Authorities in Germany reported Lubitz was treated years ago for suicidal tendencies and doctors recently told him to stay away from work, according to an article in the Washington Post on March 30. But the directive that could have kept him out of the cockpit was hidden under Germany’s strict privacy laws.
Gary Kay, a clinical neuropsychologist who developed the cognitive test for pilots used by the Federal Aviation Administration and many airlines around the world, said on CNN’s Anderson Coooper 360 on March 26, two days after the crash, that pilots undergo initial medical exams and personality testing, but after that, the pilot has the responsibility to make sure of being fit to fly.
Now that this has come to light, what’s to be done about this volatile dilemma? Where is the balance between taking the stigma away from treatment for mental illness, and regulations regarding disclosure, and privacy that gives people the peace of mind that encourages them to seek treatment?
Clinicians can miss diagnoses, and patients can keep diagnoses private, according to an article by psychiatrist Carrie Barron on the Psychology Today website on March 30.
“Though we know Andreas Lubitz suffered from depression, we do not yet know what kind of depression, or if he had other issues such as a personality disorder,” said Barron.

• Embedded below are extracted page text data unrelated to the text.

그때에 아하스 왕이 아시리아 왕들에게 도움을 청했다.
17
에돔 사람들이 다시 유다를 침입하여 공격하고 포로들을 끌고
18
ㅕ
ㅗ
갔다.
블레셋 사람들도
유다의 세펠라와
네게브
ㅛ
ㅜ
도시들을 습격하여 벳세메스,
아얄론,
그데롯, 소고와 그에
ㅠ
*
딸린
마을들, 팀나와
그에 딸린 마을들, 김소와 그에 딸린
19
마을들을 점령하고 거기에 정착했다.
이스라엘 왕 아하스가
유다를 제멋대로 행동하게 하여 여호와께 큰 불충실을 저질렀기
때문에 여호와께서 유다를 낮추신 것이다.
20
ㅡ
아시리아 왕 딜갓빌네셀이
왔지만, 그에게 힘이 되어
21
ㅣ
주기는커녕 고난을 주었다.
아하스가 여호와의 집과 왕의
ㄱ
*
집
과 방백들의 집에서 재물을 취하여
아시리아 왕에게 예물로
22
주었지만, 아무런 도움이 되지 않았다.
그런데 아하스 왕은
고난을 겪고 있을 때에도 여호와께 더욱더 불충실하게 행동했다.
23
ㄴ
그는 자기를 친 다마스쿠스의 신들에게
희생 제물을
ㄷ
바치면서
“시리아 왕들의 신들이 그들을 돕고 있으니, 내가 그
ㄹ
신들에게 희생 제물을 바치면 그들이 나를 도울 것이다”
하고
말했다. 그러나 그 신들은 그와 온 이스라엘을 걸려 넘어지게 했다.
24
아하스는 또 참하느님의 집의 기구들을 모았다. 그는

“We can only speculate, as a diagnosis can never be accurate without direct examination. A depressive illness that includes ebbing and flowing or masked psychotic features is a dangerous condition,” said Barron. “Clinicians can miss this diagnosis because the psychosis is not always present at the time of the examination.”
Mental health issues can be hidden from friends and coworkers.
“Just because someone is conscientious, intelligent, charming and high functioning does not mean that their inner life is in harmony,” said Barron. “Fears, paranoia, intrusive thoughts and even delusions can haunt private moments. Trying to dismiss, mask or will away biochemical phenomena may work for a time, but it is difficult to maintain.”
While it is impossible to imagine what could have driven Lubitz to such horrendous action, Barron said the tragedy does suggest some general lessons to take away about the nature of mental illness.
“We do not know exactly happened here,” said Barron. “But thinking through the possibilities can help us be more aware and perhaps protect future lives.”
References:
Kulish, Nicholas; Eddy, Melissa and Clark, Nicola;“Andreas Lubitz, Germanwings Co-Pilot, Researched Suicide and Cockpit Doors, Prosecutors Say,” New York Times, April 2, 2015.
Birnbaum, Michael and Faiola, Anthonym,“Co-pilot of doomed plane was treated for suicidal tendencies, officials say,” Washington Post, March 30, 2015.
Cooper, Anderson, Anderson Cooper 360/CNN, March 26, 2014
Barron,Carrie, “After the Germanwings Crash, 7 Lessons About Mental Illness,” Psychology Today, March 30, 2015.